One preferred embodiment of the present invention consists essentially of from about 35% to about 40%, preferably about 37.5% nonionic surfactant of a C12-C15 linear primary alcohol ethoxylated with from 7 to about 12 ethylene oxide groups per molecule of alcohol, from about 10% to about 15%, preferably about 12.5% nonionic surfactant C12-C15 linear primary alcohol ethoxylated with from about 3 to 6 ethylene oxide groups per molecule of alcohol, from about 5% to about 15%, preferably about 10% oleic acid, from about 5% to about 15%, preferably about 10% of a solution of the sodium salt of alpha-sulfo-methyl cocoate, from about 1% to about 3%, preferably about 2% ethanolamine, from about 10% to about 15%, preferably about 12.5% hexylene glycol, and from about 0.1% to about 1.5%, preferably about 0.75% enzyme, with the balance being water. Such a composition will preferably be a watery liquid and dilution with more water, in a ratio of 9:1 (composition:water) up to 1:1 (composition:water) will form a viscous gel.

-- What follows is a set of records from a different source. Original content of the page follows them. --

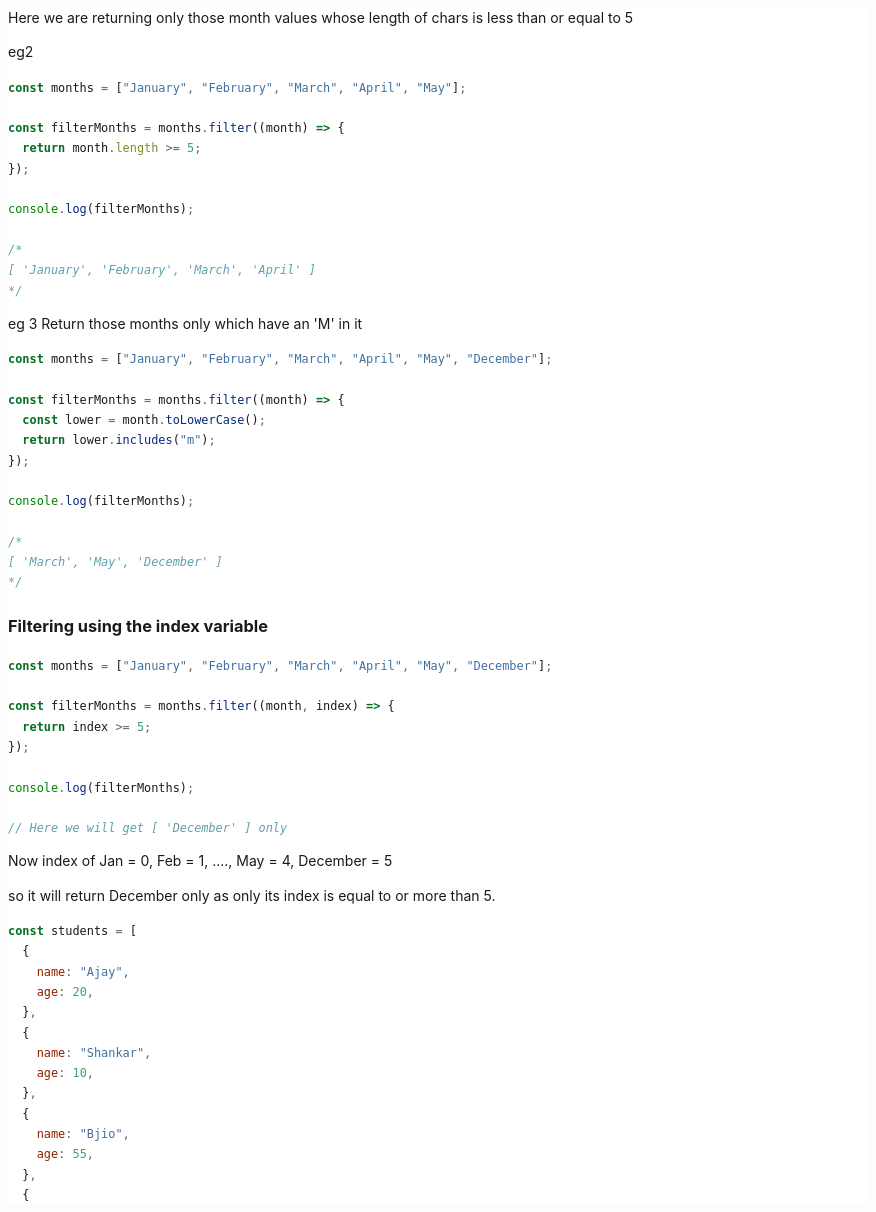 Here we are returning only those month values whose length of chars is less than or equal to 5

eg2

```js
const months = ["January", "February", "March", "April", "May"];

const filterMonths = months.filter((month) => {
  return month.length >= 5;
});

console.log(filterMonths);

/*
[ 'January', 'February', 'March', 'April' ]
*/
```

eg 3 Return those months only which have an 'M' in it

```js
const months = ["January", "February", "March", "April", "May", "December"];

const filterMonths = months.filter((month) => {
  const lower = month.toLowerCase();
  return lower.includes("m");
});

console.log(filterMonths);

/*
[ 'March', 'May', 'December' ]
*/
```

### Filtering using the index variable

```js
const months = ["January", "February", "March", "April", "May", "December"];

const filterMonths = months.filter((month, index) => {
  return index >= 5;
});

console.log(filterMonths);

// Here we will get [ 'December' ] only
```

Now index of Jan = 0, Feb = 1, ...., May = 4, December = 5

so it will return December only as only its index is equal to or more than 5.

```js
const students = [
  {
    name: "Ajay",
    age: 20,
  },
  {
    name: "Shankar",
    age: 10,
  },
  {
    name: "Bjio",
    age: 55,
  },
  {
```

Another aspect of the invention provides a method of pretreating stained garments, in which the improved composition of the invention is applied to a stained or soiled garment. A stained garment is provided, and a portion of the liquid laundry detergent and pretreatment composition is also provided. The pretreatment composition is diluted in a ratio of from about 1 part of water to about 9 parts of composition, to about 9 parts of water to about 9 parts of composition. When the composition is diluted, a gel forms. The gel is then applied to the soiled garment, and particularly to the area of the soil or stain.
In a preferred embodiment of the method, the pretreatment composition is allowed to wait for ten minutes before further laundering. Tests have shown a benefit after ten minutes, but it is not necessary to wait ten minutes for some benefit to accrue, since the composition will begin working immediately to solubilize and loosen soil and dirt. Tests have also shown that, although there is an increased benefit in soil and stain removal for up to 24 hours after application to a stained garment, it appears that most of the benefit is achieved within thirty minutes after application.
Of course, it should be understood that a wide range of changes and modifications can be made to the embodiments described above. It is therefore intended that the foregoing description illustrates rather than limits this invention, and that it is the following claims, including all equivalents, which define this invention.